__Work task__. Reproduce the lines below word for word, leaving out the pictures.

--- Provided entries Enclosed Below ---

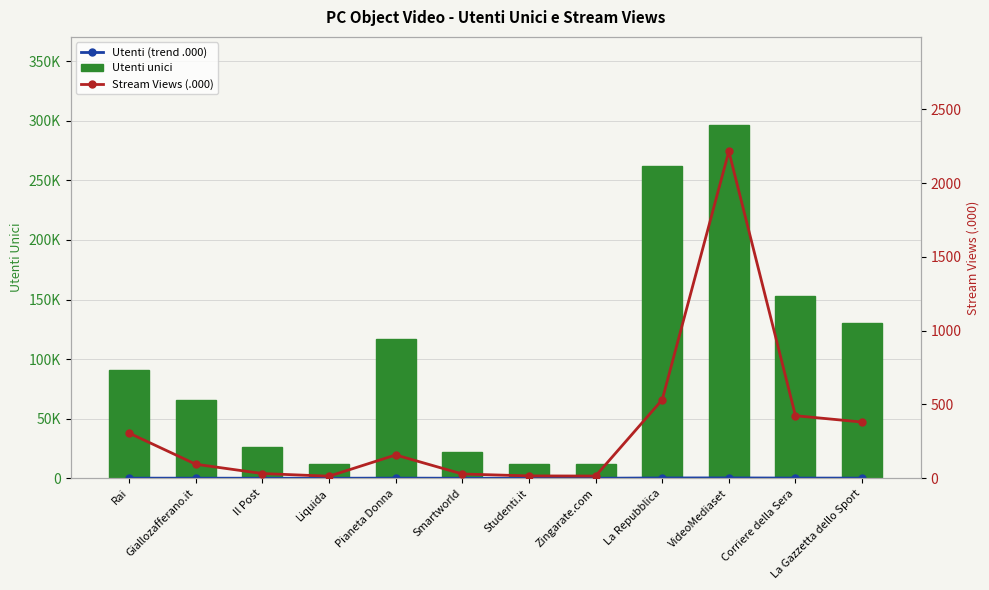

Reading left to right, extract all data points from this chart.

Utenti (trend .000): Rai=91.3	Giallozafferano.it=65.9	Il Post=26.1	Liquida=11.8	Pianeta Donna=117.0	Smartworld=21.8	Studenti.it=12.3	Zingarate.com=12.0	La Repubblica=261.8	VideoMediaset=296.3	Corriere della Sera=153.1	La Gazzetta dello Sport=130.5
Utenti unici: Rai=91254.0	Giallozafferano.it=65899.0	Il Post=26084.0	Liquida=11840.0	Pianeta Donna=116951.0	Smartworld=21806.0	Studenti.it=12312.0	Zingarate.com=11992.0	La Repubblica=261843.0	VideoMediaset=296345.0	Corriere della Sera=153079.0	La Gazzetta dello Sport=130498.0
Stream Views (.000): Rai=306.0	Giallozafferano.it=95.0	Il Post=32.0	Liquida=14.0	Pianeta Donna=158.0	Smartworld=29.0	Studenti.it=16.0	Zingarate.com=15.0	La Repubblica=532.0	VideoMediaset=2216.0	Corriere della Sera=424.0	La Gazzetta dello Sport=381.0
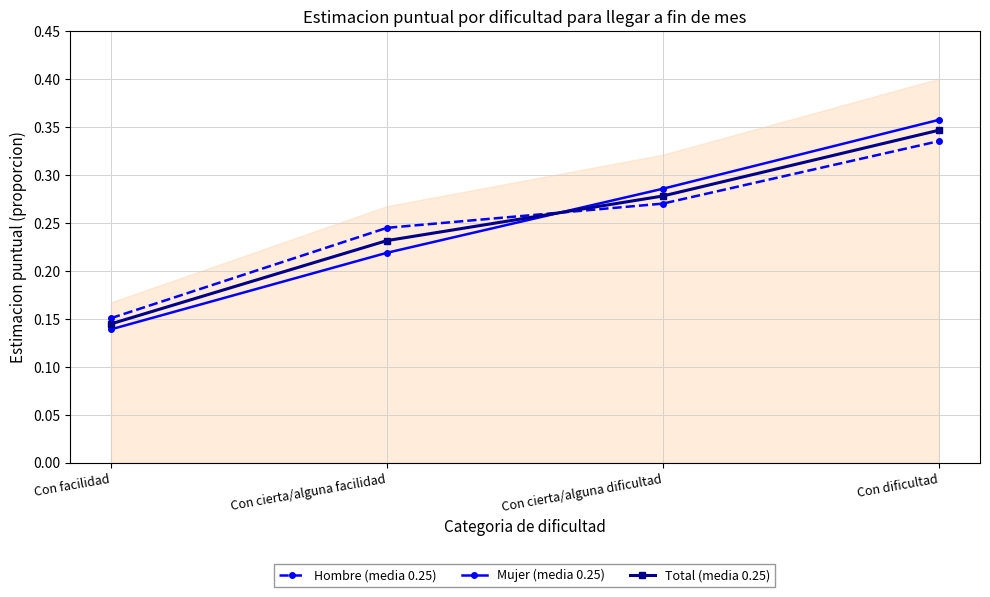

What is the sum of the Mujer (media 0.25) values at Con cierta/alguna dificultad and Con facilidad?

0.4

--- End of Enclosed Provided entries ---

__Task response__.
Reading left to right, extract all data points from this chart.

Utenti (trend .000): Rai=91.3	Giallozafferano.it=65.9	Il Post=26.1	Liquida=11.8	Pianeta Donna=117.0	Smartworld=21.8	Studenti.it=12.3	Zingarate.com=12.0	La Repubblica=261.8	VideoMediaset=296.3	Corriere della Sera=153.1	La Gazzetta dello Sport=130.5
Utenti unici: Rai=91254.0	Giallozafferano.it=65899.0	Il Post=26084.0	Liquida=11840.0	Pianeta Donna=116951.0	Smartworld=21806.0	Studenti.it=12312.0	Zingarate.com=11992.0	La Repubblica=261843.0	VideoMediaset=296345.0	Corriere della Sera=153079.0	La Gazzetta dello Sport=130498.0
Stream Views (.000): Rai=306.0	Giallozafferano.it=95.0	Il Post=32.0	Liquida=14.0	Pianeta Donna=158.0	Smartworld=29.0	Studenti.it=16.0	Zingarate.com=15.0	La Repubblica=532.0	VideoMediaset=2216.0	Corriere della Sera=424.0	La Gazzetta dello Sport=381.0

What is the sum of the Mujer (media 0.25) values at Con cierta/alguna dificultad and Con facilidad?

0.4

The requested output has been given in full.